Search the records for the string "ambiente", and show each line where it appears.

*** Record extracts

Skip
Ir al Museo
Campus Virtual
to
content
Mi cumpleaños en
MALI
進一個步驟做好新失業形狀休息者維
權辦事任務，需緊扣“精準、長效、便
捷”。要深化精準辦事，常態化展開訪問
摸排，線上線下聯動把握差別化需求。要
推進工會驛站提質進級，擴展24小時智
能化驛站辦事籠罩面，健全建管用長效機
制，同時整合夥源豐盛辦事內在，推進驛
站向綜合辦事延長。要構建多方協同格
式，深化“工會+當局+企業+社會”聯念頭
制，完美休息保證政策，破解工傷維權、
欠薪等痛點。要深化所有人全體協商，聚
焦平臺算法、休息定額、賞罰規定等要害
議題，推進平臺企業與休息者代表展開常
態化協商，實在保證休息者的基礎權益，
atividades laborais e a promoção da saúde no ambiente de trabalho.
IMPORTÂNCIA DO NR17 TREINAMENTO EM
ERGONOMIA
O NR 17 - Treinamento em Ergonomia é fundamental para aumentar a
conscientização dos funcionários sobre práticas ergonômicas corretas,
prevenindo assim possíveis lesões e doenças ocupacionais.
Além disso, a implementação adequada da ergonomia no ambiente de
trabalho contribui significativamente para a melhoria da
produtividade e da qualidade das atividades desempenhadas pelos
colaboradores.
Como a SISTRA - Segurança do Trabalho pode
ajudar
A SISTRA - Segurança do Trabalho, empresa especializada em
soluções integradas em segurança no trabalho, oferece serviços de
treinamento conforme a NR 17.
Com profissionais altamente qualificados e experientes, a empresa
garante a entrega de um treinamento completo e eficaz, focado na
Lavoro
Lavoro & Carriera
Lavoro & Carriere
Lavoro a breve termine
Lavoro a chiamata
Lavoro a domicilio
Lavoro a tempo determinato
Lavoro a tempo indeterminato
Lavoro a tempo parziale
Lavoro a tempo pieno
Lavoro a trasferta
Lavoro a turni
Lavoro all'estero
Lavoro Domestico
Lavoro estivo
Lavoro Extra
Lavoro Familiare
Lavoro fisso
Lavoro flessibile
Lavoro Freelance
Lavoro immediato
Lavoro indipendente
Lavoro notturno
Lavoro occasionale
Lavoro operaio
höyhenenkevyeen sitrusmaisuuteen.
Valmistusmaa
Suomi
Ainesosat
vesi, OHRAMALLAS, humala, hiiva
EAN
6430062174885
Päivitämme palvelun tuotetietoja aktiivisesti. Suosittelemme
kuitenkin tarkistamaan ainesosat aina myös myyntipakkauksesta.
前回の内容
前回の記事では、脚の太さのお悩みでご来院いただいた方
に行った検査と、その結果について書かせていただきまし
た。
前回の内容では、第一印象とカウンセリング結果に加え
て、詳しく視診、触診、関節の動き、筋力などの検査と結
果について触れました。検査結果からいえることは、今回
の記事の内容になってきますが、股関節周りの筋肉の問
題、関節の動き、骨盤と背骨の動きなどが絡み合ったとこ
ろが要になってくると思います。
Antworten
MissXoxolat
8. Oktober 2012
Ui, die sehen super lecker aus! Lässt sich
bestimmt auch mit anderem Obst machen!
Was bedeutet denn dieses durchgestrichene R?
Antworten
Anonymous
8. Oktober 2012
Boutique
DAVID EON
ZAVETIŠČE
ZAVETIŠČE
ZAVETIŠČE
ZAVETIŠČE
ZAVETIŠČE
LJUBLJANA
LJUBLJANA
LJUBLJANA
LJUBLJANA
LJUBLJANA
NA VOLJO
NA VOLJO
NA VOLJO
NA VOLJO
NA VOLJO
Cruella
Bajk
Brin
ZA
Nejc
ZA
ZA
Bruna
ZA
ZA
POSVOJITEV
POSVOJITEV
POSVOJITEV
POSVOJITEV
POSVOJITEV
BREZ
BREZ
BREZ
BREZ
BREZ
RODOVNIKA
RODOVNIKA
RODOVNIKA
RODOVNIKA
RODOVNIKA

******

> [Response below]
atividades laborais e a promoção da saúde no ambiente de trabalho.
Além disso, a implementação adequada da ergonomia no ambiente de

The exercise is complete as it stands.